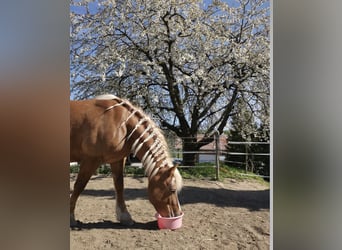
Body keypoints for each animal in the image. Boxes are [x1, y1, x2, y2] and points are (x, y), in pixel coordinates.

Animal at [69, 94, 182, 227]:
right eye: (172, 190)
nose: (177, 214)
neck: (122, 123)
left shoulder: (117, 160)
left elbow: (119, 186)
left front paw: (125, 217)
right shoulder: (90, 160)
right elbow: (79, 186)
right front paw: (71, 218)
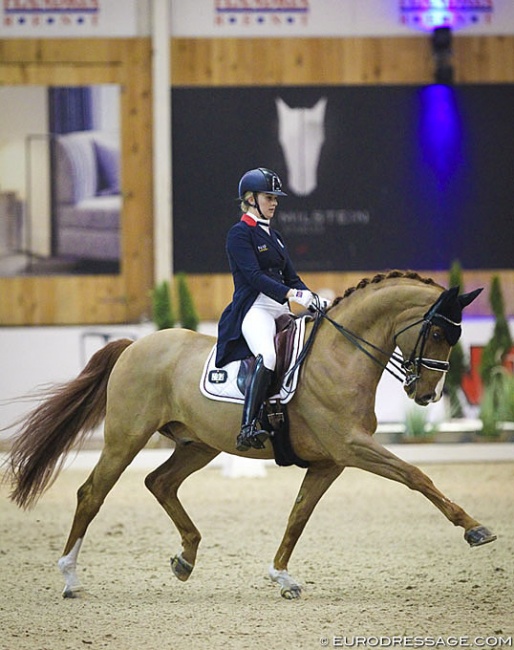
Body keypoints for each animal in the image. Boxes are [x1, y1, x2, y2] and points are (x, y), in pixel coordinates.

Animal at [3, 270, 492, 596]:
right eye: (436, 331)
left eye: (454, 337)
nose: (427, 394)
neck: (341, 354)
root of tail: (135, 345)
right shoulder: (353, 447)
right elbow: (416, 476)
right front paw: (475, 529)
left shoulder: (330, 462)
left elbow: (298, 515)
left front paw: (282, 575)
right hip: (126, 438)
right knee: (92, 494)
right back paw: (70, 576)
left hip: (197, 444)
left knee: (159, 482)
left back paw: (186, 558)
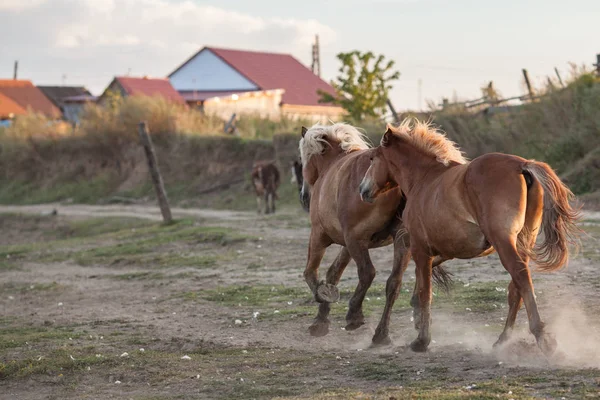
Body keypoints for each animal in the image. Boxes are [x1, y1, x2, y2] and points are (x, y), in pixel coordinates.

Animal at [300, 122, 450, 344]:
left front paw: (323, 296)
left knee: (368, 273)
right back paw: (382, 333)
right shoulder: (350, 244)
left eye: (304, 158)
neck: (332, 164)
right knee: (394, 283)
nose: (303, 197)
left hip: (357, 241)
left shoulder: (322, 235)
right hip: (402, 242)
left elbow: (311, 273)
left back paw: (355, 314)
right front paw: (321, 319)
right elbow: (333, 273)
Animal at [358, 118, 580, 354]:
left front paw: (421, 340)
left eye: (372, 158)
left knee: (520, 276)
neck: (424, 180)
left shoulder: (419, 248)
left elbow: (425, 291)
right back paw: (503, 339)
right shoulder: (446, 249)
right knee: (516, 288)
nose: (362, 190)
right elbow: (425, 278)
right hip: (523, 241)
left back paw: (543, 337)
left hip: (504, 242)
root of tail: (521, 165)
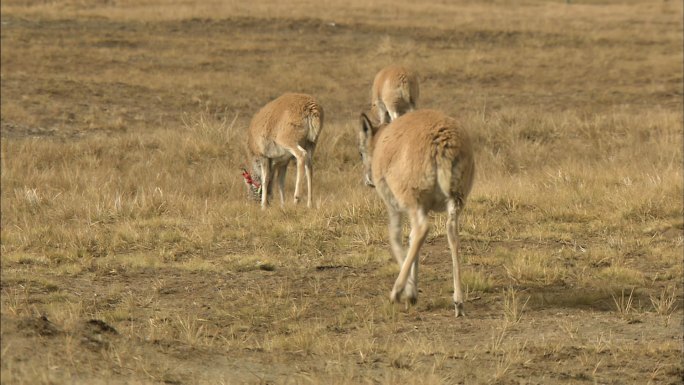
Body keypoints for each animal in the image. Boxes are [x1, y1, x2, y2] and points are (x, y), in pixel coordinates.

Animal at [358, 108, 476, 316]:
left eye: (360, 153)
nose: (368, 181)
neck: (381, 141)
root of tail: (444, 141)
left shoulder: (393, 205)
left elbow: (396, 238)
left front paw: (410, 292)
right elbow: (411, 239)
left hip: (413, 200)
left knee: (422, 230)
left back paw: (398, 291)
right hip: (455, 201)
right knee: (452, 235)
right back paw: (458, 302)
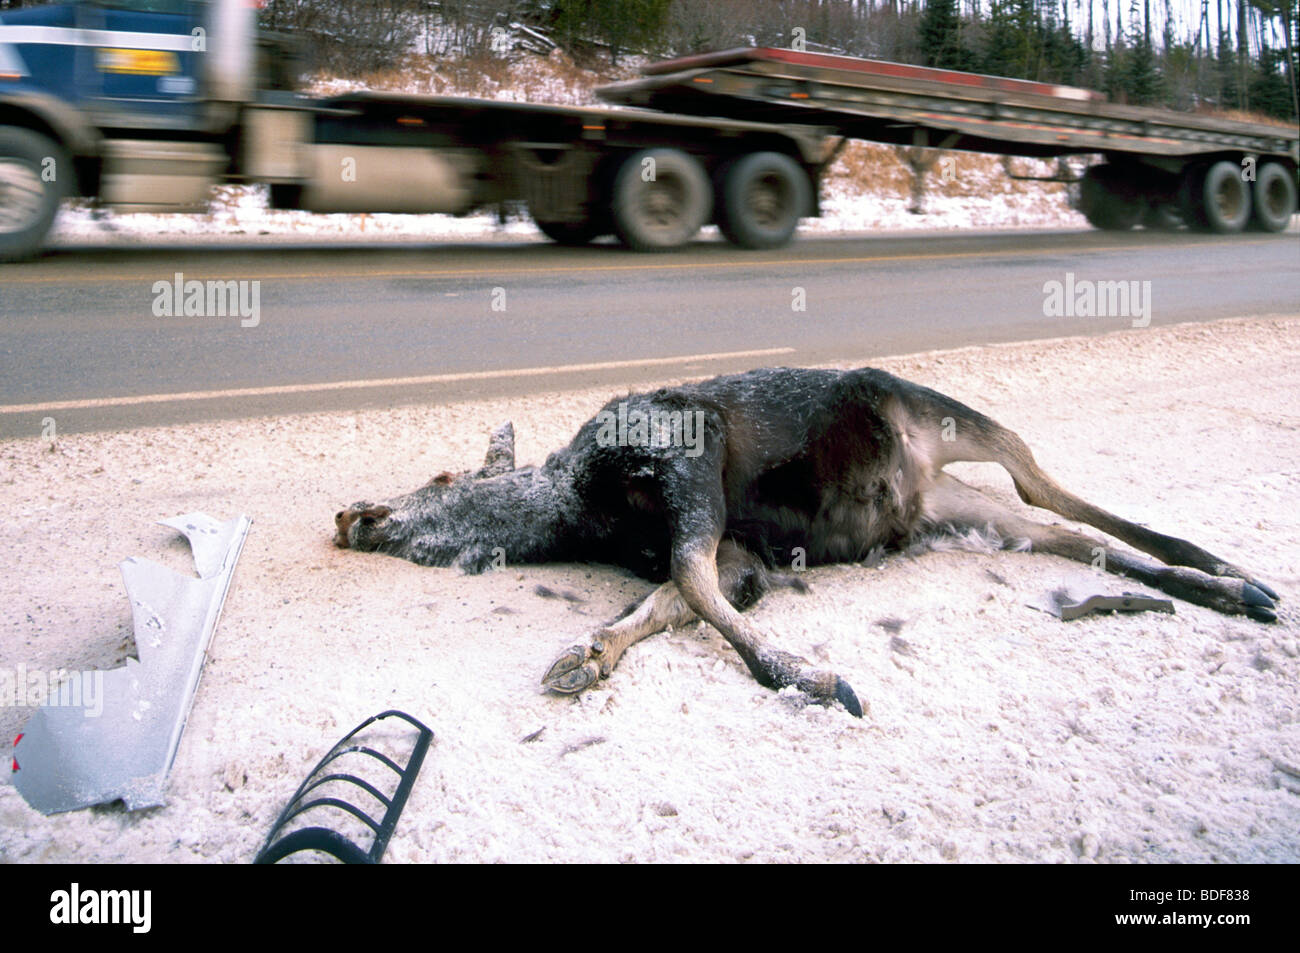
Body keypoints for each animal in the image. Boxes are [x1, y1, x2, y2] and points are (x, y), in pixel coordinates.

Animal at [335, 364, 1279, 712]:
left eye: (439, 479)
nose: (352, 517)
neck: (582, 504)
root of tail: (925, 477)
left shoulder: (688, 446)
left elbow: (687, 580)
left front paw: (808, 674)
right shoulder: (738, 554)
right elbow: (674, 595)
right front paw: (592, 651)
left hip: (945, 413)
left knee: (1046, 481)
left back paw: (1225, 566)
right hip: (965, 515)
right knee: (1059, 530)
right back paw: (1223, 585)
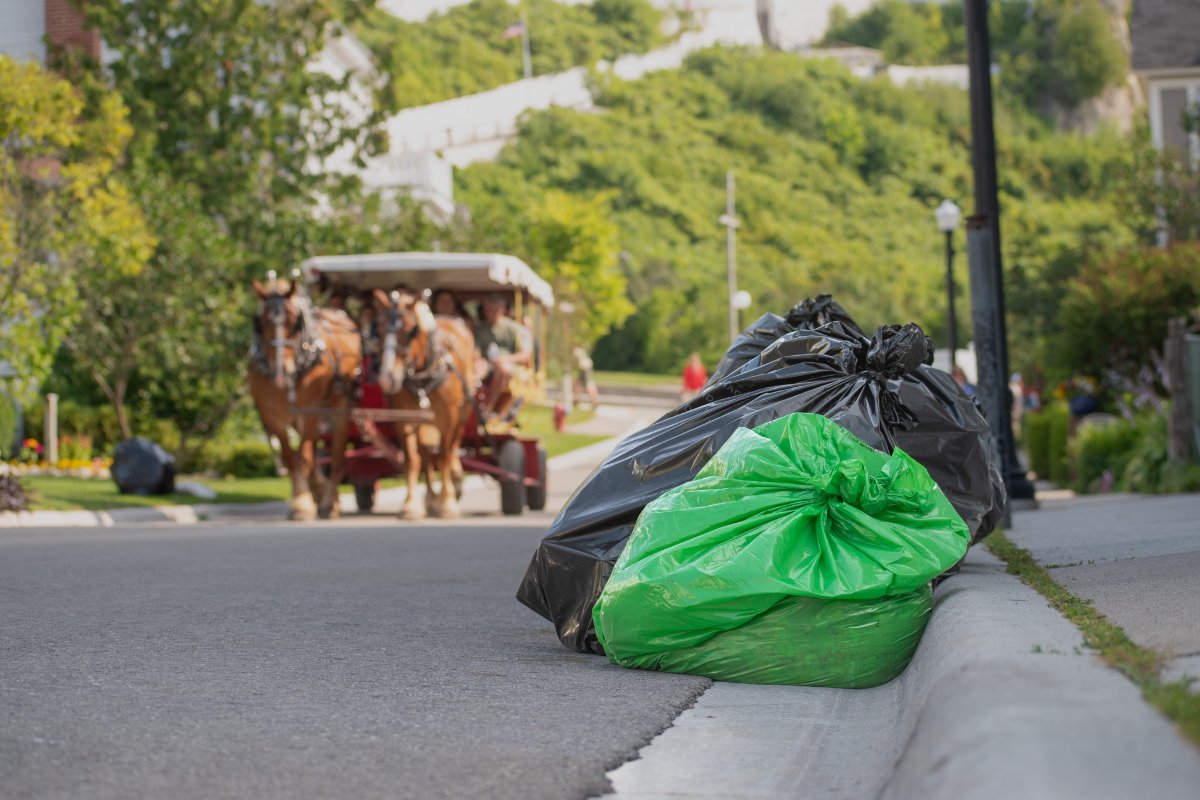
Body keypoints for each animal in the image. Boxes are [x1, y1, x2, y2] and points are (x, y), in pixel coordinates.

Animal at [242, 278, 355, 522]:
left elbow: (303, 456)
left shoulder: (309, 408)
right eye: (260, 322)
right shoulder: (271, 414)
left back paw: (329, 500)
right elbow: (289, 456)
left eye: (294, 322)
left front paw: (302, 503)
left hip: (339, 407)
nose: (282, 369)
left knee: (336, 454)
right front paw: (303, 497)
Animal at [372, 287, 475, 520]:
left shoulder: (449, 419)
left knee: (452, 448)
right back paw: (430, 498)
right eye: (380, 330)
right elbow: (412, 460)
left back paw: (453, 482)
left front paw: (447, 503)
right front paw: (411, 505)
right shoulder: (405, 420)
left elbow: (444, 457)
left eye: (409, 330)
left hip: (462, 414)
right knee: (426, 456)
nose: (386, 378)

# # # #

WHAT IS REQUIRED: After reading the material above, tally the lines that include the string "nose" and give only the number.

WRITTEN SOLUTION: 8